§ **Written task a**:
Answer these questions from the passage about the film:
(i) In what year was the novel behind the film published?
(ii) In which London district does Ada Harris work as a housekeeper?
(iii) Whose dress does Mrs. Harris see that makes her want one for herself?

§ **Selected passage**:
The film is based on the 1958 novel Mrs. ‘Arris Goes to Paris by Paul Gallico, who fashioned an entire series of Mrs. ‘Arris novels and is probably best known for The Snow Goose and The Poseidon Adventure (which became a blockbuster film in 1972). Grace Fields earlier played Mrs. Harris in a 1958 “Studio One” television episode, and Angela Lansbury essayed the role in a contemporized 1992 TV movie, but this is the first feature film based on the character.

Manville’s Ada Harris is a hard-working housekeeper in the London district of Battersea. As the film opens, it is 1957 and Mrs. Harris has only now just learned that the husband she’s awaited in all that time was killed in action during World War II. Like other hardships she’s endured, she accepts her grief with grace, and goes about her work with due diligence, until she happens to lay eyes on a Christian Dior dress.

Not only is Mrs. Harris enchanted by the sight, but she quickly becomes obsessed with purchasing one for herself. To that end, she scrimps and saves — and even does a little gambling — to finance her trip to Paris. Having never really left Battersea before, the City of Lights is truly an eye-opening experience, and it will ultimately become a life-changing one, as well.

§ **Information shown**:
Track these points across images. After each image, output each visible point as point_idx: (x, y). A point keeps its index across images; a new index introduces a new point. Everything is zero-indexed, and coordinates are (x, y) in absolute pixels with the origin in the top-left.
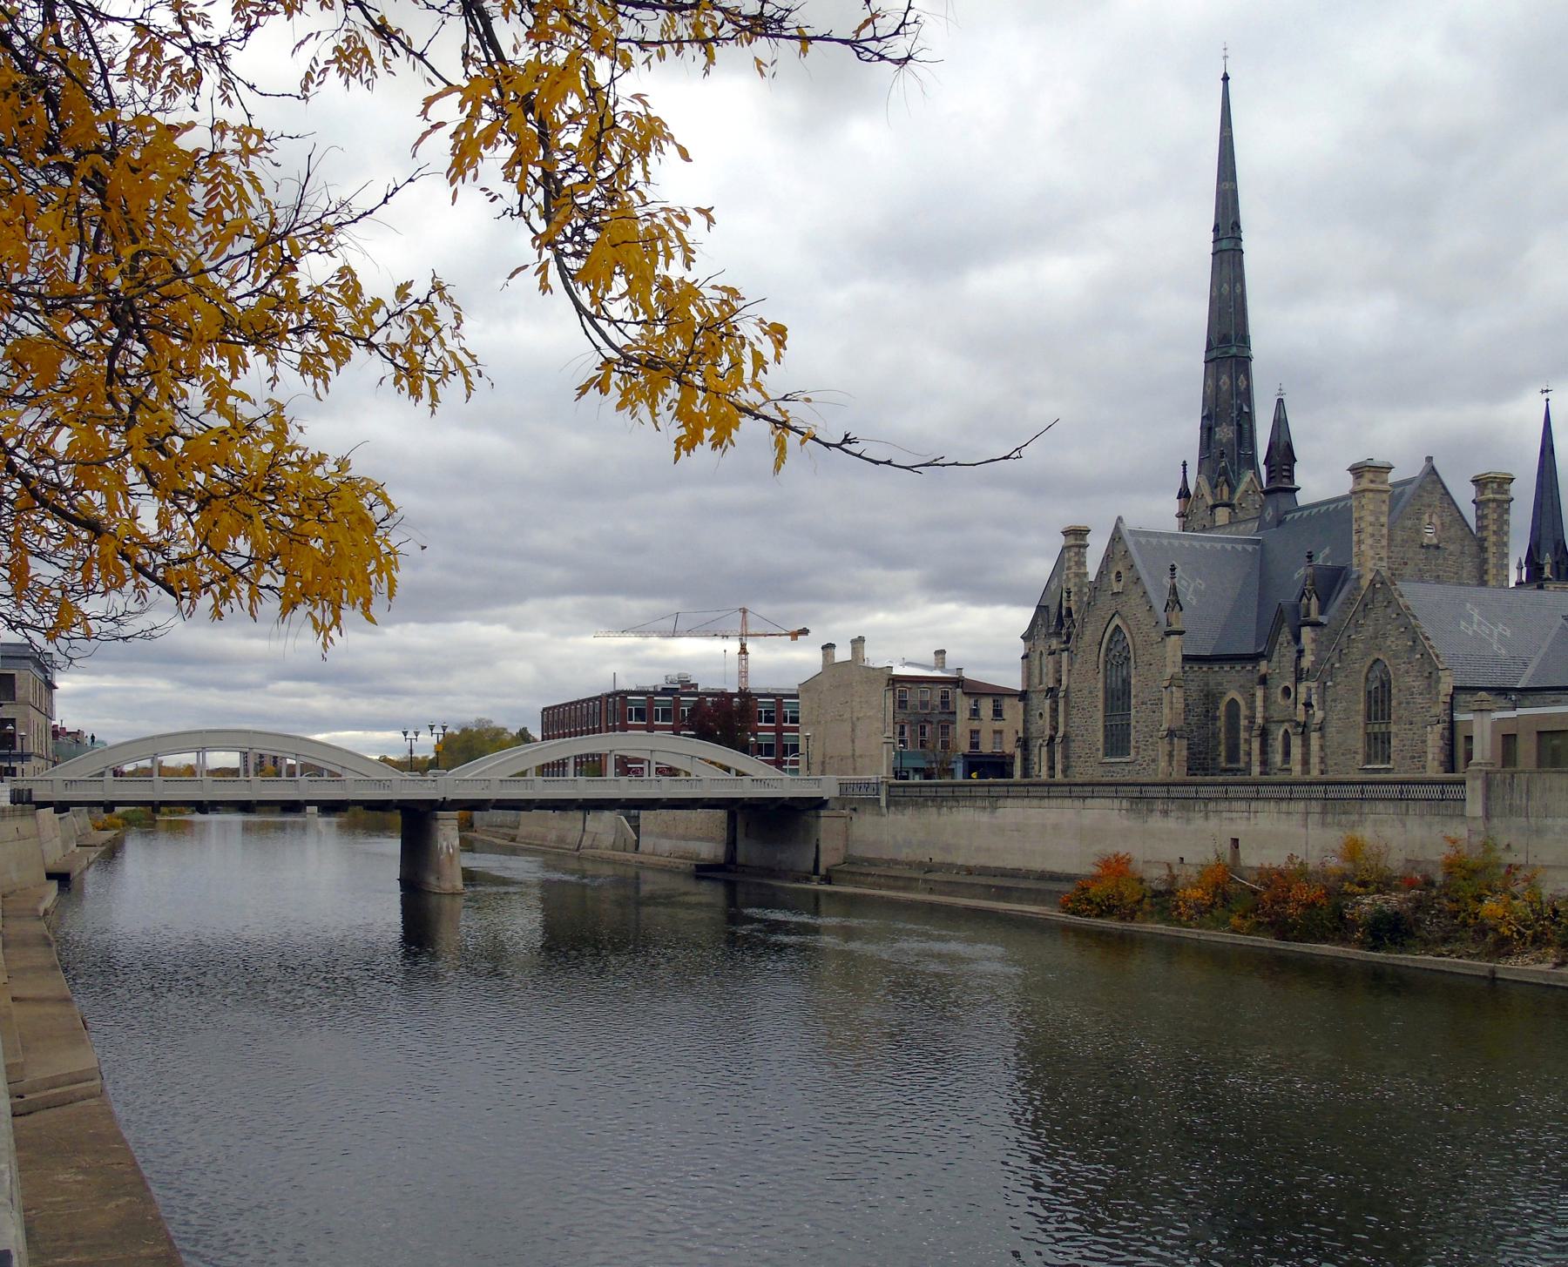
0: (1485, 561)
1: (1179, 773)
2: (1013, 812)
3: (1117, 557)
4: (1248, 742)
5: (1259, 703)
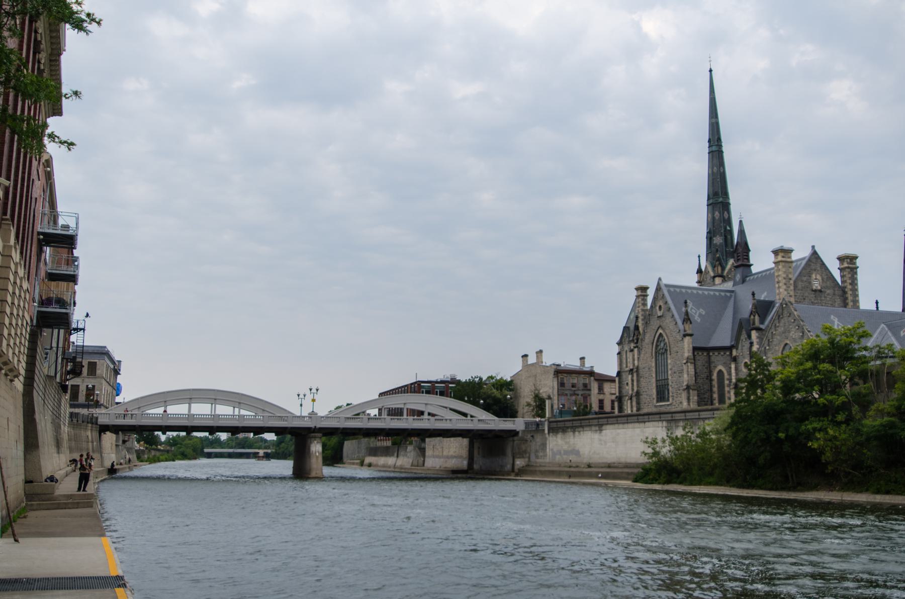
0: (846, 298)
1: (694, 406)
2: (611, 432)
3: (660, 297)
4: (729, 392)
5: (733, 371)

§ **Written task b**:
Write out every line of the listing above without any changes, and leave the pictures out of your answer.

§ **Written solution a**:
(i) 1958
(ii) Battersea
(iii) Christian Dior's

§ **Written solution b**:
Track these points across images. After each image, output each visible point as point_idx: (x, y). A point keeps its index across images; a new index introduces a new point. Everything is zero-indexed, and coordinates are (x, y) in absolute pixels with the origin in the top-left.
0: (1485, 561)
1: (1179, 773)
2: (1013, 812)
3: (1117, 557)
4: (1248, 742)
5: (1259, 703)
0: (846, 298)
1: (694, 406)
2: (611, 432)
3: (660, 297)
4: (729, 392)
5: (733, 371)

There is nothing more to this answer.